→ **Set task a**
According to the review of The Occupiers, the author is a doctoral candidate in what field and at which university?

→ **Excerpted passage**

start

Michael Gould-Wartofsky, The Occupiers

Review of Michael Gould-Wartofsky, The Occupiers. New York: Oxford University Press, 2015.

Occupy was the largest political mobilization of my lifetime. The explosion of energy it produced gave the feeling of perpetuity, with thousands of volunteers supporting each other through donations of food and standing together in solidarity against the police. But as the encampments became rooted, many had to check their excitement with a growing sense of disillusionment. It was clear that the Occupy strategy, and how it played out in practice, was rife with weaknesses that were ultimately exploited by those who sought to destroy Occupy and the discourse that it created. The Occupiers: The making of the 99 percent movement is a post-Occupy analysis of the movement from an on-the-ground first-person perspective. The author, Michael A. Gould-Watofsky, is a doctoral candidate in Sociology at New York University, studying social movements. While the text presents many facts to help us analyze Occupy, Gould-Wartofsky’s findings rest on a contradictory methodology that is characteristic of sloppy social science.

end

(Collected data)
start

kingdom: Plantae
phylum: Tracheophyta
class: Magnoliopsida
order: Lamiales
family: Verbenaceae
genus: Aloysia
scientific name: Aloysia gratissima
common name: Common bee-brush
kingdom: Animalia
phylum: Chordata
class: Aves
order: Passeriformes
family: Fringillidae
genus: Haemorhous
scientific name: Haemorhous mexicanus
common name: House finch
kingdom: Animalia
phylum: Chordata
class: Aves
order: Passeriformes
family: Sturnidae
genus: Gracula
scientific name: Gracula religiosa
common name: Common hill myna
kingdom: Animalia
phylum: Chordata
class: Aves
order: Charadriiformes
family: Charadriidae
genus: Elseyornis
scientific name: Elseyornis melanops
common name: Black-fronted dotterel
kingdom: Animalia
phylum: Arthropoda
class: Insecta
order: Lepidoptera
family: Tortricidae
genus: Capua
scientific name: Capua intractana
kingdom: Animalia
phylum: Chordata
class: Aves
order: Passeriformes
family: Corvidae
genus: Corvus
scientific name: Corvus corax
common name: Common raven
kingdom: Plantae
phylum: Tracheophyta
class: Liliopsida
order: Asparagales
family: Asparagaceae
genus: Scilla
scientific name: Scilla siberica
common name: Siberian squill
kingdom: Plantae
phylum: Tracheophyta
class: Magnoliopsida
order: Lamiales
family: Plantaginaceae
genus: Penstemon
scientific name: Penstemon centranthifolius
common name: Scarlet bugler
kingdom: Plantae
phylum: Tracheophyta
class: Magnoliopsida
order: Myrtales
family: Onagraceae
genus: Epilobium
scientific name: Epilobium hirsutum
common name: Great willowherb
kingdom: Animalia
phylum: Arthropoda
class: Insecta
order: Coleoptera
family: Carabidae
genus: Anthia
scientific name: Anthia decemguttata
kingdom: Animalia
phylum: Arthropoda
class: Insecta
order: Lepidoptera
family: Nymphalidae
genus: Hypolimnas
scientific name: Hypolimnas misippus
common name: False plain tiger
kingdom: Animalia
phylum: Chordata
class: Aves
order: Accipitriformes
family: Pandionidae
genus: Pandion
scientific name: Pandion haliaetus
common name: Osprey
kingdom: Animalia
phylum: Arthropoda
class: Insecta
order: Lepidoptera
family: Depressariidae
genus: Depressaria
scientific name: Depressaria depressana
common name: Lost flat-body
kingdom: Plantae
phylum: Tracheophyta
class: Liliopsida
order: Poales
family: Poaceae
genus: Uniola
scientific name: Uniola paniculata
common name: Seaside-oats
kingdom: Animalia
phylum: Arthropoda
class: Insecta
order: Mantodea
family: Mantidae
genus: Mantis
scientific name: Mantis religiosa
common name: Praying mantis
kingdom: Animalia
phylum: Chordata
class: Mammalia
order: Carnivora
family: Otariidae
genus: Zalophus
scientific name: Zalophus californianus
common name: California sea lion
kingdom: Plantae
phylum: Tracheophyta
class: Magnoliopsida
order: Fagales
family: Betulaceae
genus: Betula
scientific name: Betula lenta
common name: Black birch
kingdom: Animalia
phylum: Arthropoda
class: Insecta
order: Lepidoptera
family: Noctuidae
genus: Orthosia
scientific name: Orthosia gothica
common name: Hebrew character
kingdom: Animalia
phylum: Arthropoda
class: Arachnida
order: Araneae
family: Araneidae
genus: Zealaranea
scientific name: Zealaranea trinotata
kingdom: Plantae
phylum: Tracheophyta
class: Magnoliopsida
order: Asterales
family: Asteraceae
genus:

end

→ **Set task b**
Swap "common name" for "vernacular name" in the records between the line holding "order: Accipitriformes" and the line holding "common name: Seaside-oats", inclusive, and give those lines with everything else unchanged.

→ **Correct output a**
Sociology at New York University.

→ **Correct output b**
order: Accipitriformes
family: Pandionidae
genus: Pandion
scientific name: Pandion haliaetus
vernacular name: Osprey
kingdom: Animalia
phylum: Arthropoda
class: Insecta
order: Lepidoptera
family: Depressariidae
genus: Depressaria
scientific name: Depressaria depressana
vernacular name: Lost flat-body
kingdom: Plantae
phylum: Tracheophyta
class: Liliopsida
order: Poales
family: Poaceae
genus: Uniola
scientific name: Uniola paniculata
vernacular name: Seaside-oats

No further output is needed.